Produce a copy of every line in the records that holds the string "movement".

◆ ◆ ◆ ◆

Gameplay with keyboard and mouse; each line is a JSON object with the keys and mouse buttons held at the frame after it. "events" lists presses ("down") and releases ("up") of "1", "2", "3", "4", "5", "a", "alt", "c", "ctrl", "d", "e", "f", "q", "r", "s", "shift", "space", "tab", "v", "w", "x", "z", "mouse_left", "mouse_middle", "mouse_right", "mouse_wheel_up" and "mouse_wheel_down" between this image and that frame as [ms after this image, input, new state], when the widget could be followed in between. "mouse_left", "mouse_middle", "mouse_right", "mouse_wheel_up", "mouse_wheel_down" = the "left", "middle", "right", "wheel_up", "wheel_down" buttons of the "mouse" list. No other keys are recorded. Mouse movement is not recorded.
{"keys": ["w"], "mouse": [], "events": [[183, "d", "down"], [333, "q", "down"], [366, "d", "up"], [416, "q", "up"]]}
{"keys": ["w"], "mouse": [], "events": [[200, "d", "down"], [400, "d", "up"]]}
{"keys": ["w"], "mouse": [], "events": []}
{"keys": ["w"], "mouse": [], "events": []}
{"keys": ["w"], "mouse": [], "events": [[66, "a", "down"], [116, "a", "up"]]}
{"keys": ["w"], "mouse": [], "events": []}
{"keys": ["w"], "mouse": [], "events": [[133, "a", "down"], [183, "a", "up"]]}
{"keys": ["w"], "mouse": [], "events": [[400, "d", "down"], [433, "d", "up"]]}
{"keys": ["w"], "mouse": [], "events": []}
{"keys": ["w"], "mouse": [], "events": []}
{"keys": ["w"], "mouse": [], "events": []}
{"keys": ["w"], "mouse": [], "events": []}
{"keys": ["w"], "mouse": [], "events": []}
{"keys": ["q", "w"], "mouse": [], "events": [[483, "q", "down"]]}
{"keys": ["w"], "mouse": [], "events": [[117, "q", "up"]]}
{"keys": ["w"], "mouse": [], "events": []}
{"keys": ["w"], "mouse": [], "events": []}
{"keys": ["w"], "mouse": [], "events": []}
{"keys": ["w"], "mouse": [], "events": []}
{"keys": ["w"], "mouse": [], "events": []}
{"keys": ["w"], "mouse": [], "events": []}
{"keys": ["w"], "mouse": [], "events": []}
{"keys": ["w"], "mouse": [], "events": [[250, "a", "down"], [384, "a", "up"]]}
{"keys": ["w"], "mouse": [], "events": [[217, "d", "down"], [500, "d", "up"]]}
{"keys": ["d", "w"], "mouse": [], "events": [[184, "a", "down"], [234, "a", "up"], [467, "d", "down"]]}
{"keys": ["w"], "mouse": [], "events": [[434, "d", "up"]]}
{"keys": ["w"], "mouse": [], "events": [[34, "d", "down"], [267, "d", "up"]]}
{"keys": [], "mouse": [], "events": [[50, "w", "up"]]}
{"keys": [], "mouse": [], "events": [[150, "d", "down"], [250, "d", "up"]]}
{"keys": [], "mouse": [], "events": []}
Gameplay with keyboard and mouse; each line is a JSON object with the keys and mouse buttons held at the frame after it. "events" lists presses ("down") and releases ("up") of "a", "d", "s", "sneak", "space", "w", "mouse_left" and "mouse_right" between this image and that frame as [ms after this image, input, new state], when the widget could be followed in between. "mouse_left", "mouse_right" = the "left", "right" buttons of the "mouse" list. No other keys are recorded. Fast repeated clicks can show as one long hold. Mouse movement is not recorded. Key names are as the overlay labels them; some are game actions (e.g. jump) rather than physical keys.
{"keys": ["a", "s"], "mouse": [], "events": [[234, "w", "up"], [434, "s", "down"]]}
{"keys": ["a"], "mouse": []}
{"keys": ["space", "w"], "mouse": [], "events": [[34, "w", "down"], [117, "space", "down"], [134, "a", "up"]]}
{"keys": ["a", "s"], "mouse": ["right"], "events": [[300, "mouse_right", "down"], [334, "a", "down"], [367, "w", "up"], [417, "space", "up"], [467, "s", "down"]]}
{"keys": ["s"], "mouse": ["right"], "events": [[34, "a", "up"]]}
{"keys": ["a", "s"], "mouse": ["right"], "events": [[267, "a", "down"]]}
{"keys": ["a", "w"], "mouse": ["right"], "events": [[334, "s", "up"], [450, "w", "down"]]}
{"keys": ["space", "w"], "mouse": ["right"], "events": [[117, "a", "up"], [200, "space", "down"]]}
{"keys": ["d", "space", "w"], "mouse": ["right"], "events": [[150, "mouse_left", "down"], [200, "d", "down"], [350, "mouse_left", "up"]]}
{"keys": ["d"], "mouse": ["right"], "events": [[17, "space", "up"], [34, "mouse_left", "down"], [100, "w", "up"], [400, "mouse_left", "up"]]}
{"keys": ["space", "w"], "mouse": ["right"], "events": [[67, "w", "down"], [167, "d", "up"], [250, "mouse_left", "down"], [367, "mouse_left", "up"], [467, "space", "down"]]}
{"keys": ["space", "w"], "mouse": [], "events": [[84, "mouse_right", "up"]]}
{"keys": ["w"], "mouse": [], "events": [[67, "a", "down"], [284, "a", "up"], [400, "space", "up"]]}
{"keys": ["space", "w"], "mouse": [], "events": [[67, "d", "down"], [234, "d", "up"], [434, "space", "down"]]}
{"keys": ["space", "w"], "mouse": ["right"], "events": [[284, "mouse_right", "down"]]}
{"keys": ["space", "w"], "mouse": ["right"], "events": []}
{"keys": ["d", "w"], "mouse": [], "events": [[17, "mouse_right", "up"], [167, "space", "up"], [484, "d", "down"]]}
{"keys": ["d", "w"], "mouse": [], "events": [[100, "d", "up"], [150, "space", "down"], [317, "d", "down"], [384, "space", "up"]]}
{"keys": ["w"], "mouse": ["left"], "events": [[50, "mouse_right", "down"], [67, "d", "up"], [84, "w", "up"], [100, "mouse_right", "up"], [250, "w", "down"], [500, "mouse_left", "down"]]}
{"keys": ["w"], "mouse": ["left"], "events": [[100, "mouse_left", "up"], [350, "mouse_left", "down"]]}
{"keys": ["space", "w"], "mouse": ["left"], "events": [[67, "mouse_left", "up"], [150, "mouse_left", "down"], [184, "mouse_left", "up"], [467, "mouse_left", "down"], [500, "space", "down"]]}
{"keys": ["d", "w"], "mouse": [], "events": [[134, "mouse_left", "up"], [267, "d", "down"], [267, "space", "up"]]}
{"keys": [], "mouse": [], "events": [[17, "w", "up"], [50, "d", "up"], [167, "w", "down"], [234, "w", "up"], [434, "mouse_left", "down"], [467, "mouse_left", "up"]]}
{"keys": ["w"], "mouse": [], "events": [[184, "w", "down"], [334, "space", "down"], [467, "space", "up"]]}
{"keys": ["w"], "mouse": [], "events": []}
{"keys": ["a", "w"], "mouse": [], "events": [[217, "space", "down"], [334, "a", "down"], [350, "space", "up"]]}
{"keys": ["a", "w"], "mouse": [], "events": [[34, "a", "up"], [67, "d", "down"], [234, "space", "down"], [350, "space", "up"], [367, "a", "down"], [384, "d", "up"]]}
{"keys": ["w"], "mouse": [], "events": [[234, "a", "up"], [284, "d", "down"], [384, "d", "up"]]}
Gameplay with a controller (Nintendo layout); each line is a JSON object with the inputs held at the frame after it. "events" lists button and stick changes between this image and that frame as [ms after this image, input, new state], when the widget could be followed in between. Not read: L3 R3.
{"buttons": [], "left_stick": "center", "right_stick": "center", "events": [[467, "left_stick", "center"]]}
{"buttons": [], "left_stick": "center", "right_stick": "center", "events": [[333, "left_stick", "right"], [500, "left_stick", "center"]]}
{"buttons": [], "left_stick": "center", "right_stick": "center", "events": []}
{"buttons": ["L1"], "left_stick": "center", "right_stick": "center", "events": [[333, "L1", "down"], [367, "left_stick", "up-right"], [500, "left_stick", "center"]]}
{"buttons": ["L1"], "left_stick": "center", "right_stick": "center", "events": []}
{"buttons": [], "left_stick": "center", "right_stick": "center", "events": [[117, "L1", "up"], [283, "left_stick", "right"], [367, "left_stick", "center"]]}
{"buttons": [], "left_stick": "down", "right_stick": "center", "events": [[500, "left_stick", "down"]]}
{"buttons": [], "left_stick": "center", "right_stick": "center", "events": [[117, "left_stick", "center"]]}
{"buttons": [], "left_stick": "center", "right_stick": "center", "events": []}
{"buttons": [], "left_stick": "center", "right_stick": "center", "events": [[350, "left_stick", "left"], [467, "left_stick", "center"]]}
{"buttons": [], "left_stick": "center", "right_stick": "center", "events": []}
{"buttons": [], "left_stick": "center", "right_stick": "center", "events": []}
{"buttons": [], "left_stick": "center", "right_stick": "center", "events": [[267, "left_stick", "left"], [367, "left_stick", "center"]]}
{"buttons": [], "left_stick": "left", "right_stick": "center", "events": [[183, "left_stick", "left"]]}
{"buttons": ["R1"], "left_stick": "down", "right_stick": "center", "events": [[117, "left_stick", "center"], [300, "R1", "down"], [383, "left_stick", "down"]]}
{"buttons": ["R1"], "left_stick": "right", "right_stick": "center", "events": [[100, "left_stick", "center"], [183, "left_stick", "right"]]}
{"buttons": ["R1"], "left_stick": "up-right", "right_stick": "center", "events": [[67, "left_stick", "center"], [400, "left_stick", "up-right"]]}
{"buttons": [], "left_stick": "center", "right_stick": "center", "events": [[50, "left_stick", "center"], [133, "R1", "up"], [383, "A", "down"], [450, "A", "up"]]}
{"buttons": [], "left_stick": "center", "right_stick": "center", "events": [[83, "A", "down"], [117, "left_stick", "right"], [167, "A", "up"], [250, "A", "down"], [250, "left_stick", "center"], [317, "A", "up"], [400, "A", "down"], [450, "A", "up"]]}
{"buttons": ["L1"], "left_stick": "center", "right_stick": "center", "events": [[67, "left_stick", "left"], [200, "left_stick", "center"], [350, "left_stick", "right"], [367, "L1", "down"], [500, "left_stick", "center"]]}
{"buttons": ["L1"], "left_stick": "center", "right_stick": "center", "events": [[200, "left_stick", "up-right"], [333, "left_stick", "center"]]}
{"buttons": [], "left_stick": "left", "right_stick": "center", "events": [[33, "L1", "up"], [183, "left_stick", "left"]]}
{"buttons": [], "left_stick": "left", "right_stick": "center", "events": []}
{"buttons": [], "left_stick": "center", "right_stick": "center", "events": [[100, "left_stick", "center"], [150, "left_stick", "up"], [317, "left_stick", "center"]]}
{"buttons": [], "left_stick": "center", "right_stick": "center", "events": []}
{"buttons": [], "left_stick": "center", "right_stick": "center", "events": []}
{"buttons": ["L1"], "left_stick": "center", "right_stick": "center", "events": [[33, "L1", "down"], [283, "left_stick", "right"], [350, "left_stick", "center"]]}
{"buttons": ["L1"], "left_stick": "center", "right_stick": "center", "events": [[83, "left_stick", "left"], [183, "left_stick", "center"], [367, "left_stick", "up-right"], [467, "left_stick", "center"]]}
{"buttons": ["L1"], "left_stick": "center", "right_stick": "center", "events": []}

◆ ◆ ◆ ◆

* EXERCISE ANSWER:
Gameplay with keyboard and mouse; each line is a JSON object with the keys and mouse buttons held at the frame after it. "events" lists presses ("down") and releases ("up") of "1", "2", "3", "4", "5", "a", "alt", "c", "ctrl", "d", "e", "f", "q", "r", "s", "shift", "space", "tab", "v", "w", "x", "z", "mouse_left", "mouse_middle", "mouse_right", "mouse_wheel_up" and "mouse_wheel_down" between this image and that frame as [ms after this image, input, new state], when the widget could be followed in between. "mouse_left", "mouse_middle", "mouse_right", "mouse_wheel_up", "mouse_wheel_down" = the "left", "middle", "right", "wheel_up", "wheel_down" buttons of the "mouse" list. No other keys are recorded. Mouse movement is not recorded.
Gameplay with keyboard and mouse; each line is a JSON object with the keys and mouse buttons held at the frame after it. "events" lists presses ("down") and releases ("up") of "a", "d", "s", "sneak", "space", "w", "mouse_left" and "mouse_right" between this image and that frame as [ms after this image, input, new state], when the widget could be followed in between. "mouse_left", "mouse_right" = the "left", "right" buttons of the "mouse" list. No other keys are recorded. Fast repeated clicks can show as one long hold. Mouse movement is not recorded. Key names are as the overlay labels them; some are game actions (e.g. jump) rather than physical keys.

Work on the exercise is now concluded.